Now, don’t get me wrong. I am not for taking Christmas celebrations out of the schools. I realize that people who do not celebrate Christmas in one form or another are in the minority and that Christmas is fun and can be a jump off point for some great lessons. Never would I want to deny a class of third graders the delight that can only be found in The Best Christmas Pageant Ever. Case in point, being the nice Jewish girl that I am, I have still written posts and brain teasers that are Christmas-themed. I also realize that unlike the 1970s, today’s public school observances are of the secular variety and that we try to give time to Hanukkah (Oh dreidel, dreidel, dreidel…), and other observances, as well. Just the same, please keep in mind:

  • Unlike Christmas, Hanukkah is based on a Lunar calendar, so it is at a different time each year. It was early in 2009 – starting on December 8th and ending eight days later. It can be hard for kids to see everyone else celebrating when their holiday is…well, over.
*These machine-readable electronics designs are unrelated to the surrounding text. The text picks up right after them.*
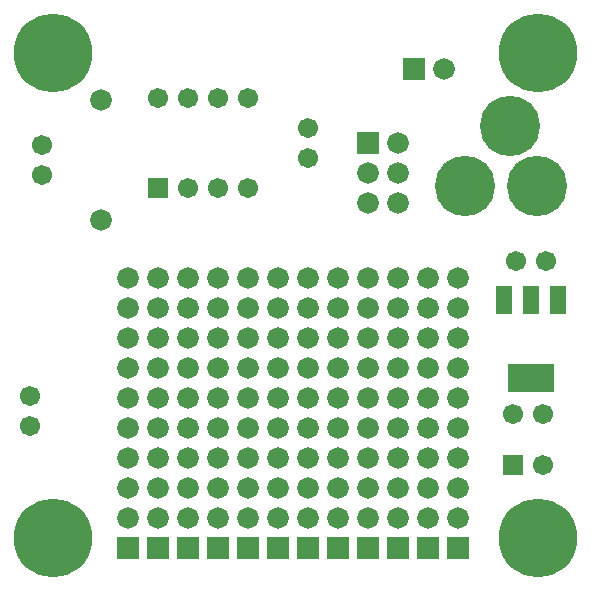
<source format=gts>
G04 (created by PCBNEW (2013-05-31 BZR 4019)-stable) date 7/7/2013 11:22:26 AM*
%MOIN*%
G04 Gerber Fmt 3.4, Leading zero omitted, Abs format*
%FSLAX34Y34*%
G01*
G70*
G90*
G04 APERTURE LIST*
%ADD10C,0.00590551*%
%ADD11R,0.156X0.092*%
%ADD12R,0.052X0.092*%
%ADD13R,0.067X0.067*%
%ADD14C,0.067*%
%ADD15R,0.072X0.072*%
%ADD16C,0.072*%
%ADD17C,0.262*%
%ADD18C,0.201*%
G04 APERTURE END LIST*
G54D10*
G54D11*
X21437Y-16337D03*
G54D12*
X21437Y-13737D03*
X20537Y-13737D03*
X22337Y-13737D03*
G54D13*
X9000Y-10000D03*
G54D14*
X10000Y-10000D03*
X11000Y-10000D03*
X12000Y-10000D03*
X12000Y-7000D03*
X11000Y-7000D03*
X10000Y-7000D03*
X9000Y-7000D03*
G54D15*
X17537Y-6037D03*
G54D16*
X18537Y-6037D03*
G54D17*
X5511Y-21653D03*
X21653Y-21653D03*
X21653Y-5511D03*
X5511Y-5511D03*
G54D16*
X13000Y-13000D03*
X13000Y-14000D03*
X13000Y-17000D03*
X13000Y-18000D03*
G54D15*
X13000Y-22000D03*
G54D16*
X13000Y-21000D03*
X13000Y-20000D03*
X13000Y-19000D03*
X13000Y-16000D03*
X13000Y-15000D03*
X12000Y-13000D03*
X12000Y-14000D03*
X12000Y-17000D03*
X12000Y-18000D03*
G54D15*
X12000Y-22000D03*
G54D16*
X12000Y-21000D03*
X12000Y-20000D03*
X12000Y-19000D03*
X12000Y-16000D03*
X12000Y-15000D03*
X11000Y-13000D03*
X11000Y-14000D03*
X11000Y-17000D03*
X11000Y-18000D03*
G54D15*
X11000Y-22000D03*
G54D16*
X11000Y-21000D03*
X11000Y-20000D03*
X11000Y-19000D03*
X11000Y-16000D03*
X11000Y-15000D03*
X10000Y-13000D03*
X10000Y-14000D03*
X10000Y-17000D03*
X10000Y-18000D03*
G54D15*
X10000Y-22000D03*
G54D16*
X10000Y-21000D03*
X10000Y-20000D03*
X10000Y-19000D03*
X10000Y-16000D03*
X10000Y-15000D03*
X9000Y-13000D03*
X9000Y-14000D03*
X9000Y-17000D03*
X9000Y-18000D03*
G54D15*
X9000Y-22000D03*
G54D16*
X9000Y-21000D03*
X9000Y-20000D03*
X9000Y-19000D03*
X9000Y-16000D03*
X9000Y-15000D03*
X8000Y-13000D03*
X8000Y-14000D03*
X8000Y-17000D03*
X8000Y-18000D03*
G54D15*
X8000Y-22000D03*
G54D16*
X8000Y-21000D03*
X8000Y-20000D03*
X8000Y-19000D03*
X8000Y-16000D03*
X8000Y-15000D03*
G54D14*
X20837Y-17537D03*
X21837Y-17537D03*
X5118Y-9555D03*
X5118Y-8555D03*
X20937Y-12437D03*
X21937Y-12437D03*
G54D16*
X7086Y-7055D03*
X7086Y-11055D03*
X19000Y-13000D03*
X19000Y-14000D03*
X19000Y-17000D03*
X19000Y-18000D03*
G54D15*
X19000Y-22000D03*
G54D16*
X19000Y-21000D03*
X19000Y-20000D03*
X19000Y-19000D03*
X19000Y-16000D03*
X19000Y-15000D03*
X18000Y-13000D03*
X18000Y-14000D03*
X18000Y-17000D03*
X18000Y-18000D03*
G54D15*
X18000Y-22000D03*
G54D16*
X18000Y-21000D03*
X18000Y-20000D03*
X18000Y-19000D03*
X18000Y-16000D03*
X18000Y-15000D03*
X17000Y-13000D03*
X17000Y-14000D03*
X17000Y-17000D03*
X17000Y-18000D03*
G54D15*
X17000Y-22000D03*
G54D16*
X17000Y-21000D03*
X17000Y-20000D03*
X17000Y-19000D03*
X17000Y-16000D03*
X17000Y-15000D03*
X14000Y-13000D03*
X14000Y-14000D03*
X14000Y-17000D03*
X14000Y-18000D03*
G54D15*
X14000Y-22000D03*
G54D16*
X14000Y-21000D03*
X14000Y-20000D03*
X14000Y-19000D03*
X14000Y-16000D03*
X14000Y-15000D03*
X15000Y-13000D03*
X15000Y-14000D03*
X15000Y-17000D03*
X15000Y-18000D03*
G54D15*
X15000Y-22000D03*
G54D16*
X15000Y-21000D03*
X15000Y-20000D03*
X15000Y-19000D03*
X15000Y-16000D03*
X15000Y-15000D03*
X16000Y-13000D03*
X16000Y-14000D03*
X16000Y-17000D03*
X16000Y-18000D03*
G54D15*
X16000Y-22000D03*
G54D16*
X16000Y-21000D03*
X16000Y-20000D03*
X16000Y-19000D03*
X16000Y-16000D03*
X16000Y-15000D03*
G54D14*
X14000Y-8000D03*
X14000Y-9000D03*
X4737Y-16937D03*
X4737Y-17937D03*
G54D13*
X20837Y-19237D03*
G54D14*
X21837Y-19237D03*
G54D18*
X21637Y-9937D03*
X19237Y-9937D03*
X20737Y-7937D03*
G54D15*
X16000Y-8500D03*
G54D16*
X17000Y-8500D03*
X16000Y-9500D03*
X17000Y-9500D03*
X16000Y-10500D03*
X17000Y-10500D03*
M02*

</source>
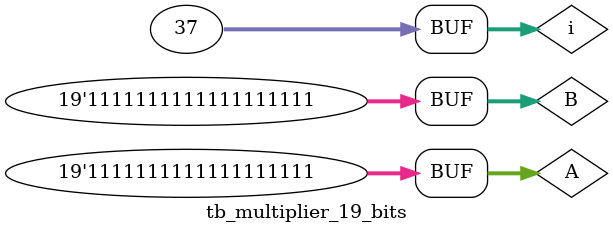
<source format=v>
module tb_multiplier_19_bits(
	);
	
	reg [18:0] A ;
	reg [18:0] B ;
	wire [37:0] mul ;
	
	integer i;
	
	initial
	begin
		for(i=1;i<37 ;i=i+1)
		begin
			#10 A=2**i-1;
			B=2**(i-1)-1 ;
		end
 	end
	
	multiplier_19_bits dut_dadda (A,B,mul);
	
endmodule
</source>
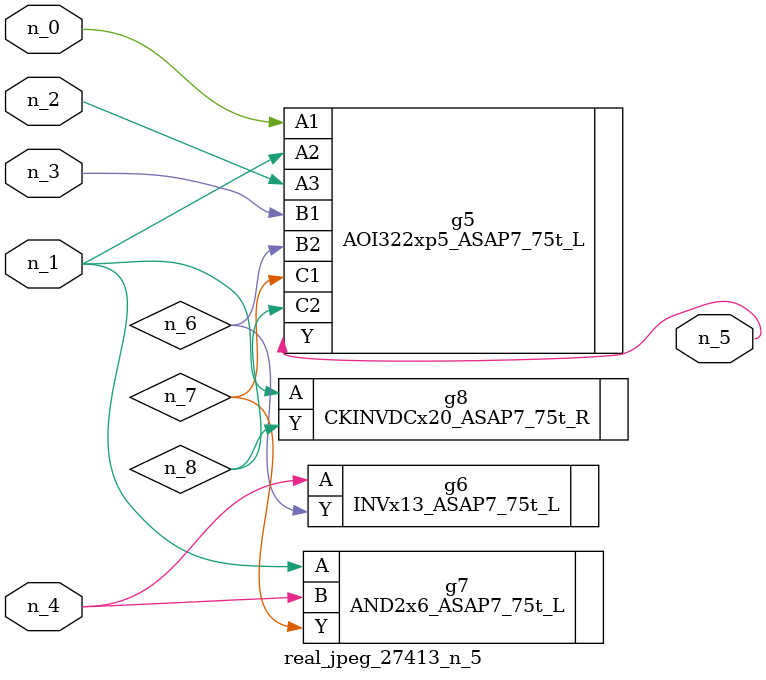
<source format=v>
module real_jpeg_27413_n_5 (n_4, n_0, n_1, n_2, n_3, n_5);

input n_4;
input n_0;
input n_1;
input n_2;
input n_3;

output n_5;

wire n_8;
wire n_6;
wire n_7;

AOI322xp5_ASAP7_75t_L g5 ( 
.A1(n_0),
.A2(n_1),
.A3(n_2),
.B1(n_3),
.B2(n_6),
.C1(n_7),
.C2(n_8),
.Y(n_5)
);

AND2x6_ASAP7_75t_L g7 ( 
.A(n_1),
.B(n_4),
.Y(n_7)
);

CKINVDCx20_ASAP7_75t_R g8 ( 
.A(n_1),
.Y(n_8)
);

INVx13_ASAP7_75t_L g6 ( 
.A(n_4),
.Y(n_6)
);


endmodule
</source>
  • Originally, Hanukkah was not that big a deal in the Jewish faith. It is a minor holiday. It has been made into a big one in an attempt to rival Christmas. But the truth is, there is no way on earth that Hanukkah can come close. We light candles, we eat potato pancakes, and we play a game with a four-sided top. Yes, most Jewish kids get a present every day, but often many of those are small things. It doesn’t compare with a mountain of gifts magically appearing under a decorated tree. We have no mythical fat guy traveling the world in a flying sled. We don’t bring dead conifers into our homes and decorate them (try reading Hans Christian Andersen’s The Little Fir Tree before you get your tree this year). We don’t set up giant, lighted, plastic menorahs and Stars of David in our yards. So, please remember that the lone Jewish kid in your class might be feeling just a wee bit left out and, though he might never admit it, possibly wishing that he could have Christmas, too. Or she might just be angry at having to do all this stupid Christmas stuff that has nothing to do with her real life.
  • Not every Jewish kid wants to share Hanukkah with the class. Some do, and that is great. If you have a kid that wants to bring in the menorah, tell the story of the Maccabbees, and teach everyone how to play dreidle, go for it! But some kids don’t want to be pointed out as different. Make sure you know which one is in your class.

This post turned into a bit of a rant. Please exercise your Christian (or Jewish) charity and keep in mind that this is my opinion only.